One could argue that these sequences might appear in any treatment of the material that hews close to the facts, and that Polanski simply got in his own way by choosing this project to relitigate —however feebly — his own conviction.
The film reportedly has its selling points; Ehrlich calls it Polanski’s most “robust” movie since “Ghostwriter.” Echoing Ehrlich, Gleiberman cited the “robust confidence” of Polanski’s direction. Xan Brooks of The Guardian praised the film for its “subtly devastating portrait of the French general staff, with a stench of establishment sulphur that recalls ‘Chinatown.’” Nearly all of the early reviews – even the pans – make mention of the movie’s lavish production design and meticulous attention to period detail and atmosphere.

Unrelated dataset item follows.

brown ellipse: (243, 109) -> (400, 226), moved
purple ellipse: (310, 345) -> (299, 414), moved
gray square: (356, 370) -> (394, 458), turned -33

“One couldn’t wish for a more painstakingly researched or beautifully rendered account of the infamous Dreyfus affair than Roman Polanski’s ‘An Officer and a Spy (J’Accuse),’” wrote Deborah Young in The Hollywood Reporter, in a positive writeup.

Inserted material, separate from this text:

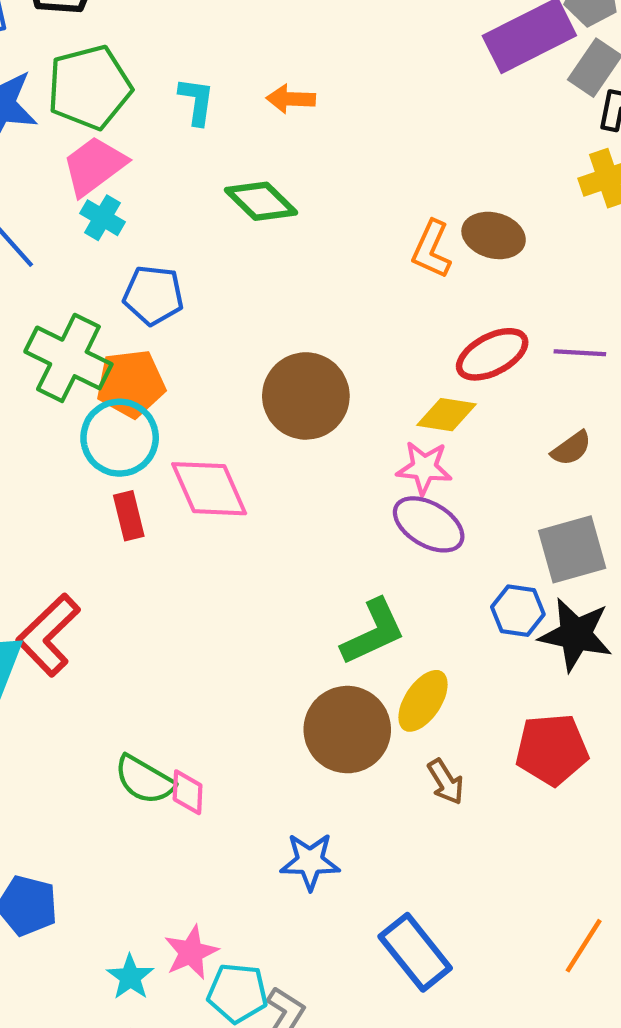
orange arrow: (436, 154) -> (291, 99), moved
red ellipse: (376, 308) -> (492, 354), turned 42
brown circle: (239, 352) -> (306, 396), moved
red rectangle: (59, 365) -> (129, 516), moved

The overall takeaway from this first clutch of reviews is that Polanski has made a technically-accomplished film that sags a bit in suspense and can’t escape the cloud of the director’s wrongheaded identification with this episode in history. Even the good notices have a mention of his past; that, rightly, adulterates any pure analysis of the film’s critical value.
It’s a shame, because the concerns of the Dreyfus Affair, as noted by Gleiberman in his review, are urgent and topical. At the core of the cause celebre, which went on for 12 years, was the issue of dual loyalty. That concept, recently perpetuated by President Trump, is one that deserves a closer look.
As a historical lesson, Alfred Dreyfus’s monstrous treatment is a no-brainer for our current moment. By seizing that moment for himself, it appears Polanski may have packed in one too many controversies.